An autonomous country within the Kingdom of Denmark, Greenland is the world's largest island and possibly the coldest one as well, as it sits right between the Arctic and Atlantic oceans - and, for the past decade, the world has been watching closely as an odd phenomenon occurs within its icy lands, in the mystery of Greenland's disappearing lakes.

The phrase "Greenland's disappearing lakes" sounds like something out of a crime novel or some sort of "Sherlock Holmes" outing, but the mystery has baffled scientists for years since the first time it happened, back in 2006, and two years later the phenomenon was first studied.

According to Live Science, the first of Greenland's disappearing lakes was the country's North Lake, a meltwater supraglacial lake that had 5.6 square kilometers (approximately 2.2 square miles) which randomly drained about 12 billion gallons of water in less than two hours, something that was later found to be because of giant water-driven cracks forming directly below its basin, draining the waters.

Up until now, this is where the mystery of Greenland's disappearing lakes remained, as scientists had no idea how these cracks were formed.

Now, Yahoo! News reports that a team of U.S. scientists (from the Joint Program in Oceanography managed by the Massachusetts Institute of Technology and the Woods Hole Oceanographic Institution, MIT/WHOI) has uncovered the secret behind Greenland's disappearing lakes, in a study that could ultimately help forecasting the levels of rising seas all over the globe: it seems like there are vertical shafts within the ice sheet (moulins) that funnel melt water under the ice and lift them up, causing the famous cracks that can empty lakes within days or even hours.
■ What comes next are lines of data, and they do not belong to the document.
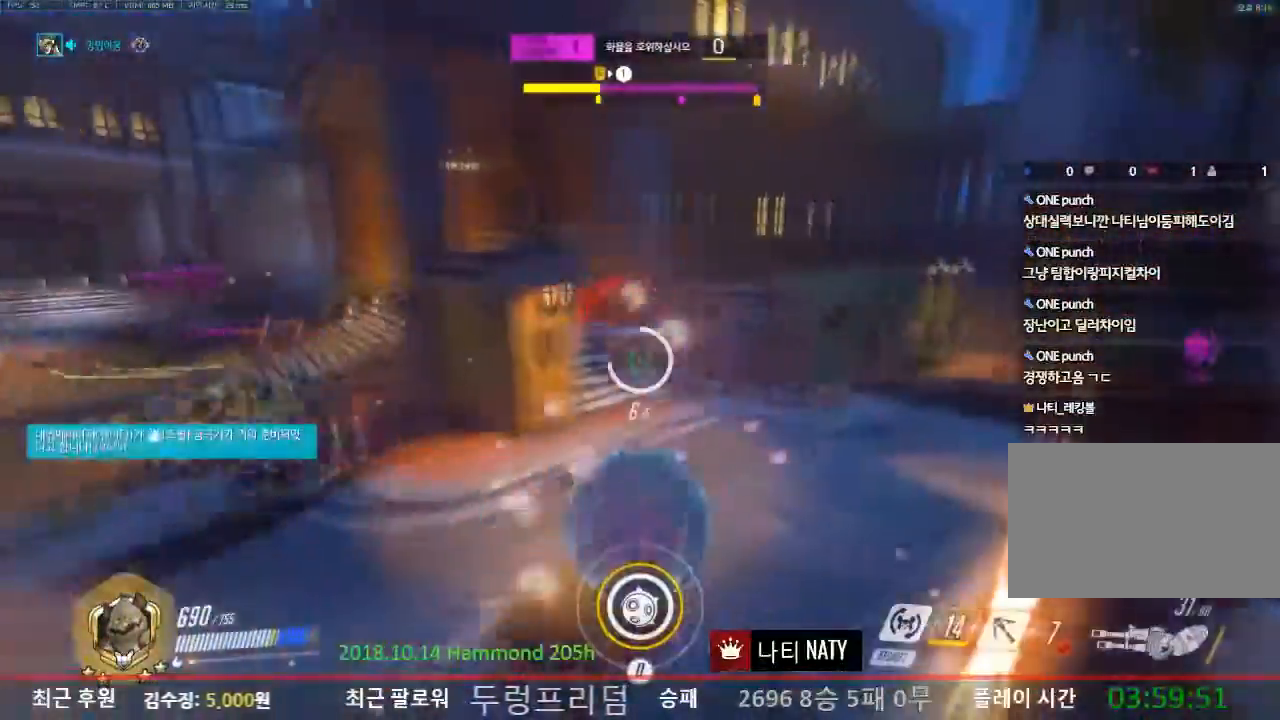
{"keys": ["w"], "mouse": [], "events": [[66, "d", "up"]]}
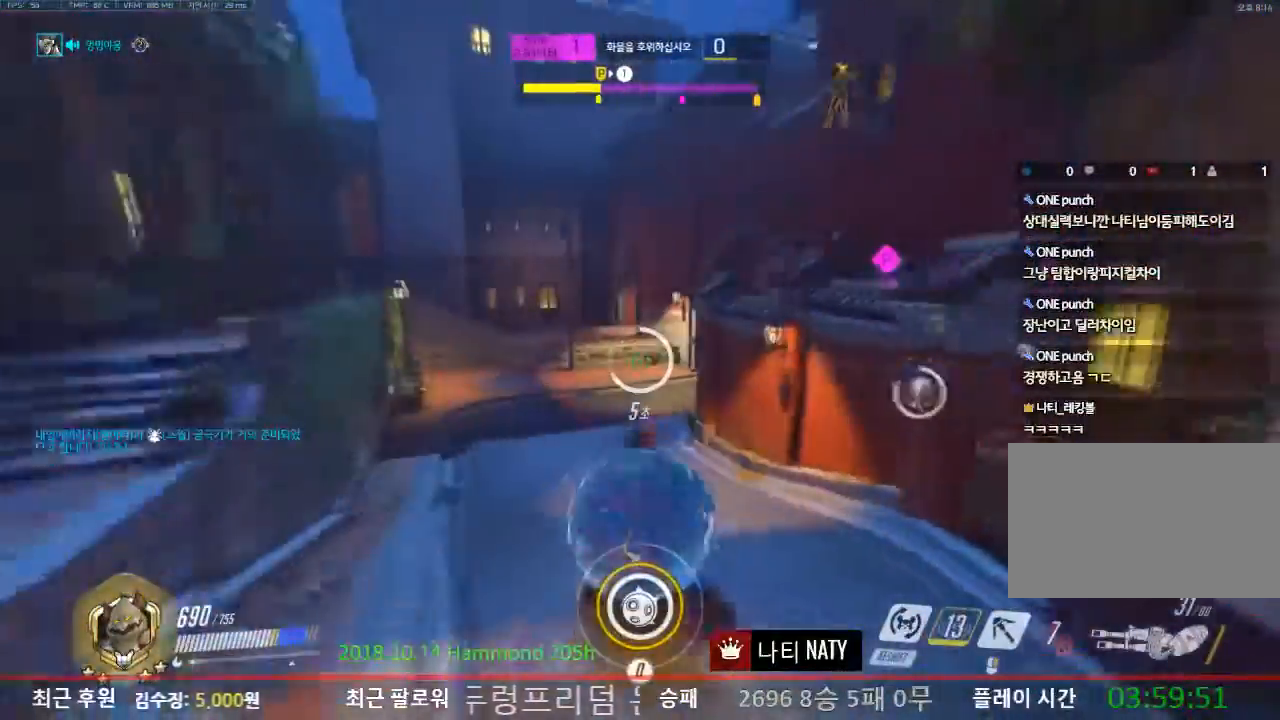
{"keys": ["w"], "mouse": [], "events": [[367, "space", "down"], [501, "space", "up"]]}
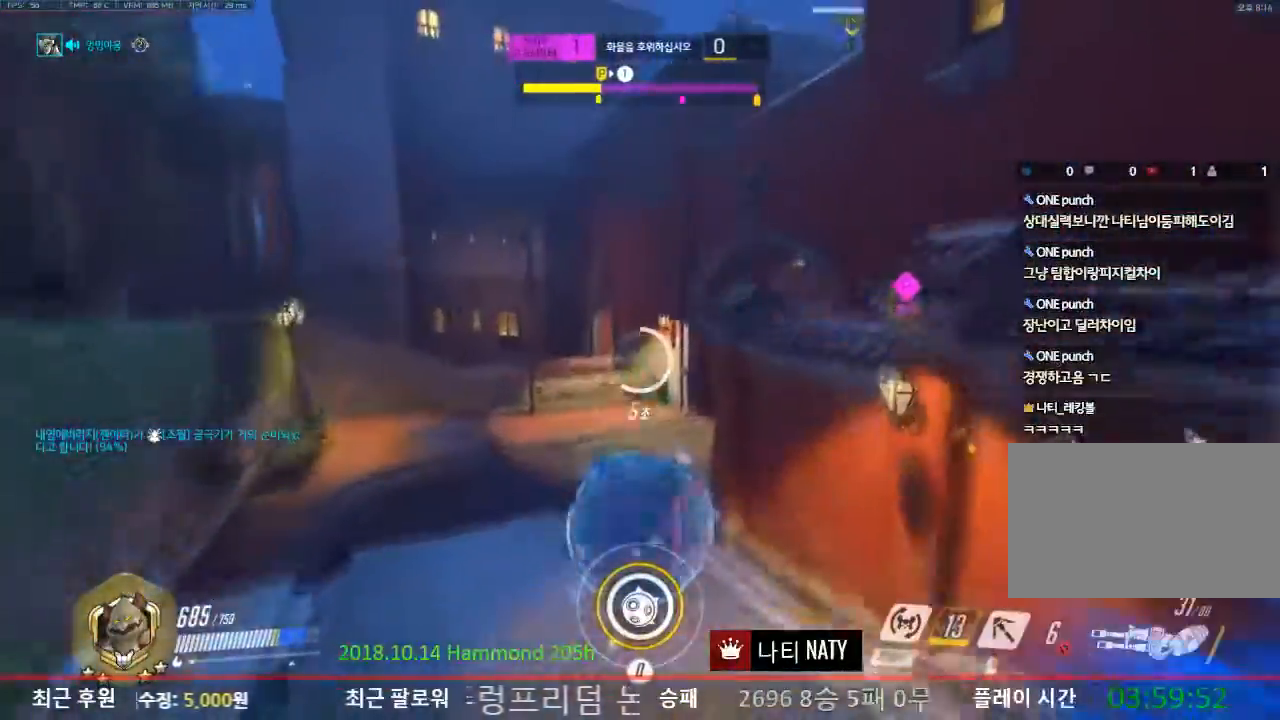
{"keys": ["w"], "mouse": [], "events": []}
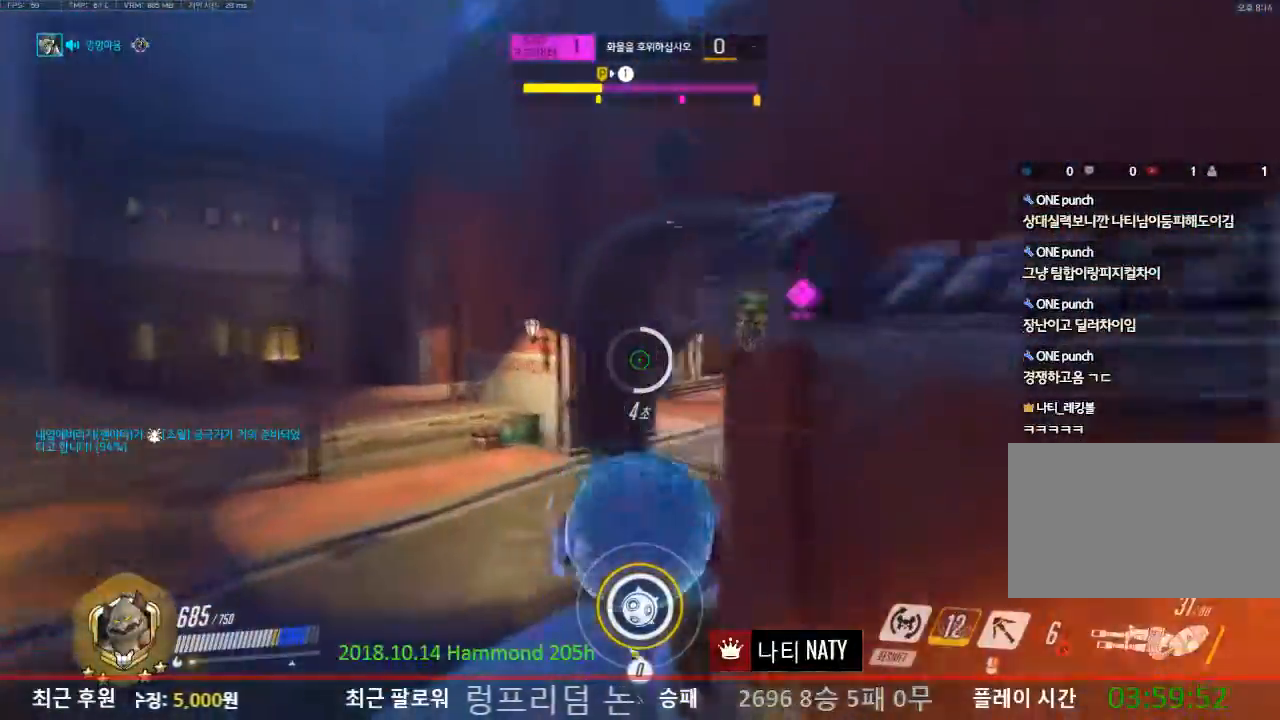
{"keys": ["a", "s"], "mouse": [], "events": [[200, "a", "down"], [400, "w", "up"], [484, "s", "down"]]}
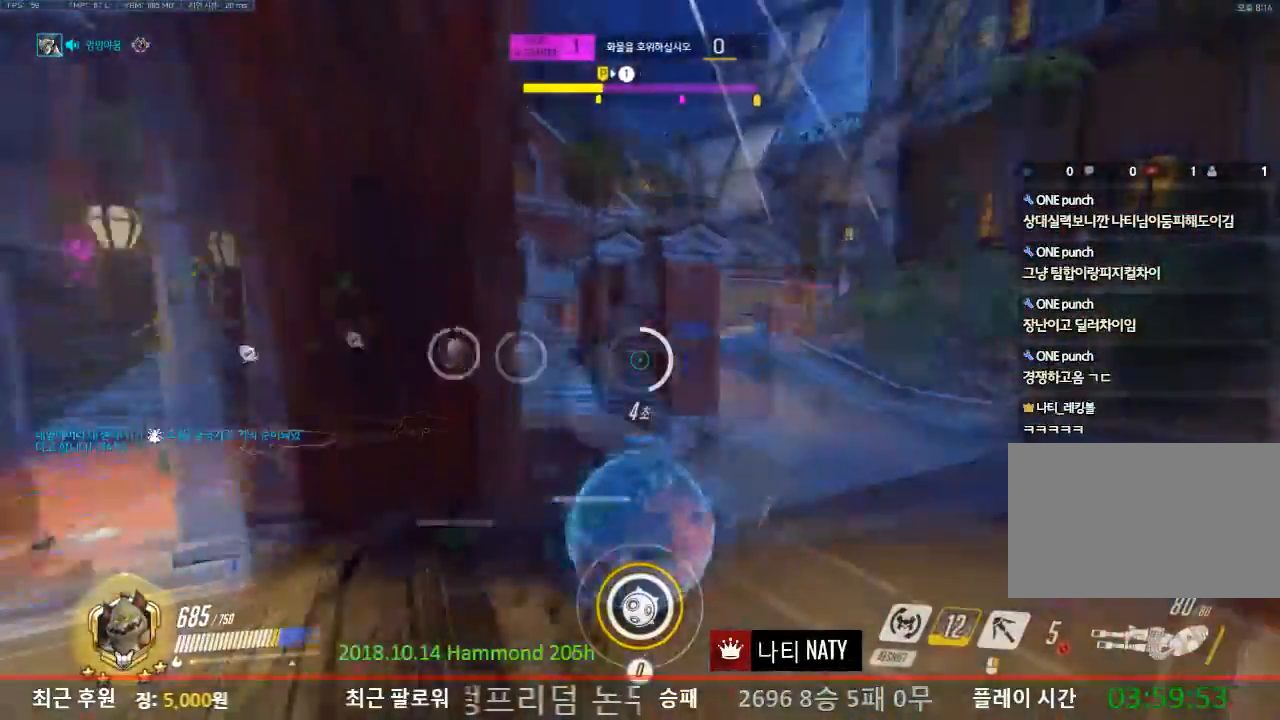
{"keys": ["d"], "mouse": [], "events": [[33, "mouse_left", "down"], [133, "a", "up"], [133, "mouse_left", "up"], [367, "d", "down"], [500, "s", "up"]]}
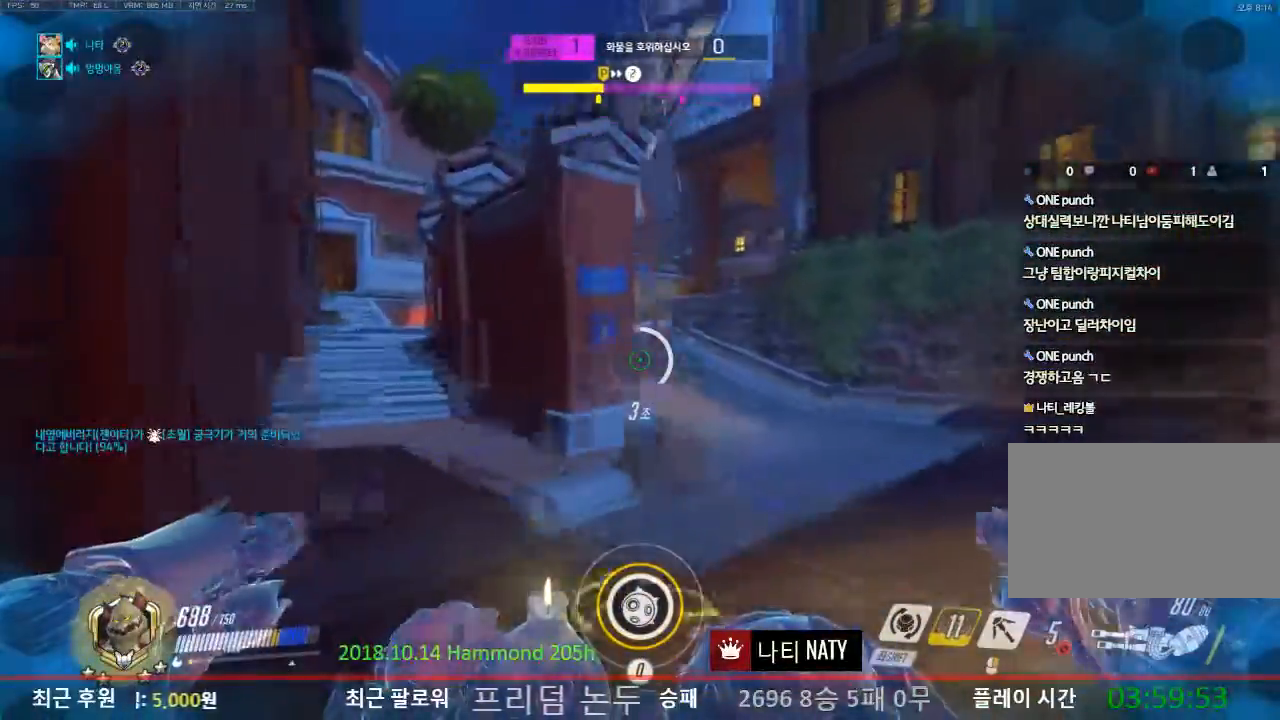
{"keys": ["d", "w"], "mouse": ["left"], "events": [[184, "w", "down"], [467, "mouse_left", "down"]]}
"In some ways, ice behaves like Silly Putty - if you push up on it slowly, it will stretch; if you do it with enough force, it will crack," said Laura Stevens, part of the team of scientists who made the discovery about Greenland's disappearing lakes, to Tech Times. "Ordinarily, pressure at the ice sheet surface is directed into the lake basin, compressing the ice together. But, essentially, if you push up on the ice sheet and create a dome instead of a bowl, you get tension that stretches the ice surface apart."